Selected passage =
The oath itself is all business. The deponent must say: "If I speak not the truth ... when I and my relations are on land, land animals, as tigers, elephants, buffaloes, poisonous serpents, scorpions, &c, shall seize, crush, and bite us, so that we shall certainly die. Let the calamities occasioned by fire, water, rulers, thieves, and enemies oppress and destroy us, till we perish and come to utter destruction. Let us be subject to all the calamities that are within the body, and all that are without the body. May we be seized with madness, dumbness, blindness, deafness, leprosy and hydrophobia. May we be struck with thunderbolts and lightning, and come to sudden death. In the midst of not speaking truth, may I be taken with vomiting clotted black blood, and suddenly die before the assembled people.
"When I am going by water, may the water nats [spirits] assault me, the boat be upset, and the property lost; and may alligators, porpoises, sharks, or other sea monsters, seize and crush me to death; and when I change worlds, may I not arrive among men or nats, but suffer unmixed punishment and regret, in the utmost wretchedness, among the four states of punishment, Hell, Prita, Beasts and Athurakai."
After that and a lot more, the oath concludes with a few thoughts of hope and cheer.

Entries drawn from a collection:
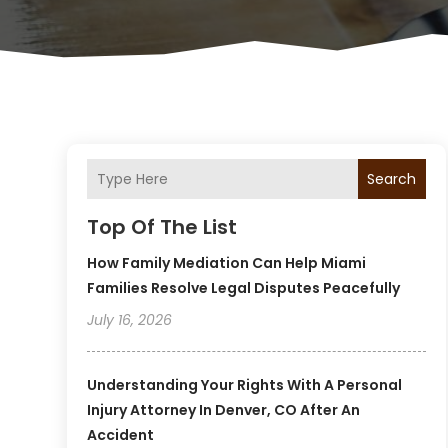
Search
Top Of The List
How Family Mediation Can Help Miami
Families Resolve Legal Disputes Peacefully
July 16, 2026
Understanding Your Rights With A Personal
Injury Attorney In Denver, CO After An
Accident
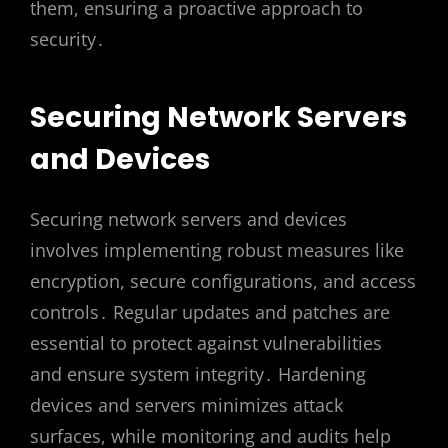
them, ensuring a proactive approach to
security․
Securing Network Servers
and Devices
Securing network servers and devices
involves implementing robust measures like
encryption, secure configurations, and access
controls․ Regular updates and patches are
essential to protect against vulnerabilities
and ensure system integrity․ Hardening
devices and servers minimizes attack
surfaces, while monitoring and audits help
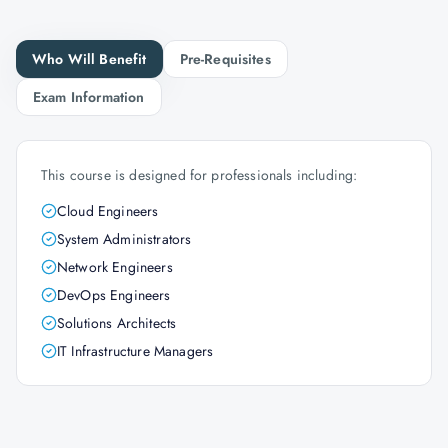
Who Will Benefit
Pre-Requisites
Exam Information
This course is designed for professionals including:
Cloud Engineers
System Administrators
Network Engineers
DevOps Engineers
Solutions Architects
IT Infrastructure Managers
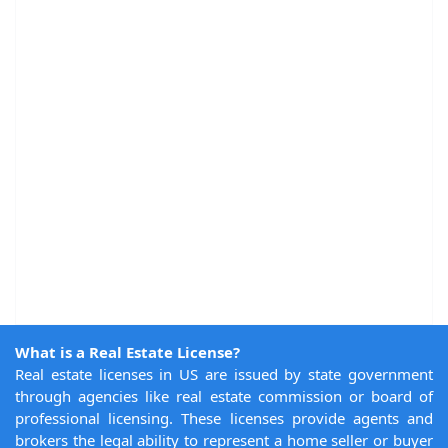
What is a Real Estate License?
Real estate licenses in US are issued by state government
through agencies like real estate commission or board of
professional licensing. These licenses provide agents and
brokers the legal ability to represent a home seller or buyer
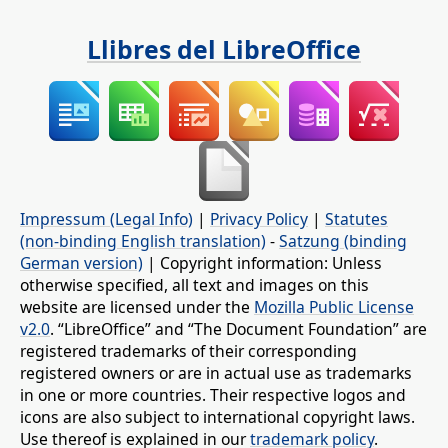
Llibres del LibreOffice
Impressum (Legal Info)
|
Privacy Policy
|
Statutes
(non-binding English translation)
-
Satzung (binding
German version)
| Copyright information: Unless
otherwise specified, all text and images on this
website are licensed under the
Mozilla Public License
v2.0
. “LibreOffice” and “The Document Foundation” are
registered trademarks of their corresponding
registered owners or are in actual use as trademarks
in one or more countries. Their respective logos and
icons are also subject to international copyright laws.
Use thereof is explained in our
trademark policy
.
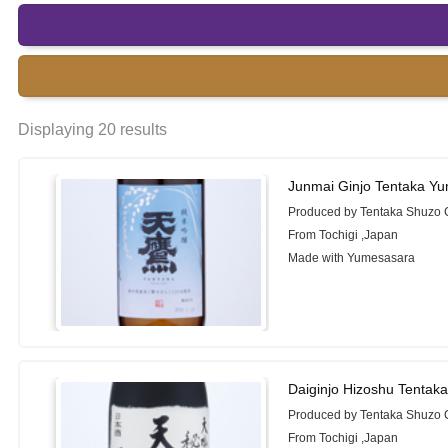
Displaying 20 results
Junmai Ginjo Tentaka Y
Produced by Tentaka Shuzo 
From Tochigi ,Japan
Made with Yumesasara
Daiginjo Hizoshu Tentak
Produced by Tentaka Shuzo 
From Tochigi ,Japan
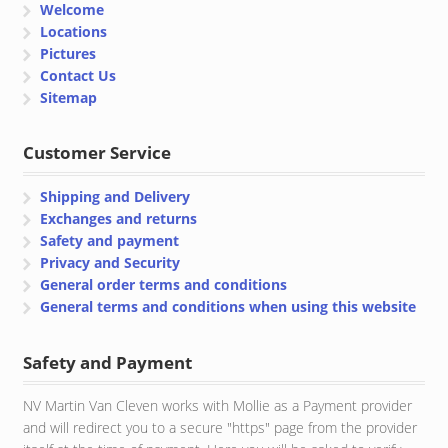
Welcome
Locations
Pictures
Contact Us
Sitemap
Customer Service
Shipping and Delivery
Exchanges and returns
Safety and payment
Privacy and Security
General order terms and conditions
General terms and conditions when using this website
Safety and Payment
NV Martin Van Cleven works with Mollie as a Payment provider
and will redirect you to a secure "https" page from the provider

Exercise requirements =
1) According to the oath passage, how does the oath conclude?
2) In the oath passage, start at the words "The oath itself" and stop after "the assembled people.". Rewrite that stretch, renaming "thieves" as "robbers".
Rely only on the oath passage when responding.

Expected responses =
1) It concludes with a few thoughts of hope and cheer.

2)
The oath itself is all business. The deponent must say: "If I speak not the truth ... when I and my relations are on land, land animals, as tigers, elephants, buffaloes, poisonous serpents, scorpions, &c, shall seize, crush, and bite us, so that we shall certainly die. Let the calamities occasioned by fire, water, rulers, robbers, and enemies oppress and destroy us, till we perish and come to utter destruction. Let us be subject to all the calamities that are within the body, and all that are without the body. May we be seized with madness, dumbness, blindness, deafness, leprosy and hydrophobia. May we be struck with thunderbolts and lightning, and come to sudden death. In the midst of not speaking truth, may I be taken with vomiting clotted black blood, and suddenly die before the assembled people.